今回は、実症例の紹介なども含め、当院スタッフと川崎幸病院の長谷川明俊先生をお招きしての開催となりました。
当院理事長の京野からは、世界各国の妊孕性の現状と日本の状況などを発表いたしました。
昨今注目の集まる、卵巣組織凍結についても、実際に実施している私たちならではの考えとして、
推測される患者数やそれに必要な保存センターの数、センター運営にかかるコストなどを
具体的に掘り下げていく中で、会場の皆さまと共に、「患者中心の医療」をどう構築していくか、を議論いたしました。
当院の提携施設である川崎幸病院の婦人科部長である長谷川明俊先生からは、
卵巣組織凍結の実際ということで、手術動画を用いてご説明いただきました。
摘出時にはパワーデバイスを使用しないなど、具体的に摘出を安全かつ迅速に行うためのポイントを解説いただきました。
実際に、長谷川先生の手術によって、より多くの卵巣組織切片が安全に得られ、
患者さまにとって、より多くの妊孕性が温存されたことはいうまでもありません。
そして、当院培養部の青野からは卵巣摘出後の搬送、IVMや卵巣凍結の実際の流れについて解説いたしました。
今回は、川崎⇔品川という近距離での摘出・搬送となったため、二つの搬送方法が選択されました。
1つは4℃で保存液で運ぶもの、もうひとつは常温で培養液で送るものです。
後者は今回IVM(未成熟卵子の成熟体外培養)を行うために必要でした。
結果として、3つの未成熟卵を成熟体外培養して、その後顕微授精、2つの受精卵をえることができました。

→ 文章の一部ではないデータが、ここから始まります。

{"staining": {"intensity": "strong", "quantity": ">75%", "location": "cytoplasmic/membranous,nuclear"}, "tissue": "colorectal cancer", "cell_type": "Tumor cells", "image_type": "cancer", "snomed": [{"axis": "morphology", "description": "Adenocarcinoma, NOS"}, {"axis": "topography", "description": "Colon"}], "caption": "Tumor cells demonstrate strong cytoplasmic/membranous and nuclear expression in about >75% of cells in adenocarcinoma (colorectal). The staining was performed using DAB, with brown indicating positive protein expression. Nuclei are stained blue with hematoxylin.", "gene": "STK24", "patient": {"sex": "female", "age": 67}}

加えて、全体の卵巣組織切片としては、多くの切片を保存することができました。
卵巣組織凍結には、MRD(微小残存病変)の問題があるため、卵巣組織に加えて、
受精卵も得られたことで、より多くの妊孕性を温存することにつながったと考えられます。
長谷川先生の講演の結びにもありましたが、
がん治療と生殖医療、そして内視鏡と複数の専門領域をまたいで行われる
妊孕性温存を成功に導いていくには
医療機関で密に連携をとり、慎重に、丁寧に進めていく
ことが欠かせないことを痛いほど感じる、とても良い機会でした。
質疑応答では、様々な質問が飛び交いました。
卵巣摘出の手技についての具体的な意見交換や、
手術記録などのレジストリの今後の保存方法など、
今回のような近距離連携ではなく、片道2時間以上の遠隔連携の場合はどうするか、など
多くの質問と提案をいただき、活発なディスカッションが行われました。
妊孕性温存の道は、こうした様々な意見交換や切磋琢磨の上で、より確かなものになっていくのだと思います。
ご参加いただきました先生方、皆さま、本当にありがとうございました。
一人でも多くの妊孕性温存に貢献するため、スタッフ一丸となり努力してまいります。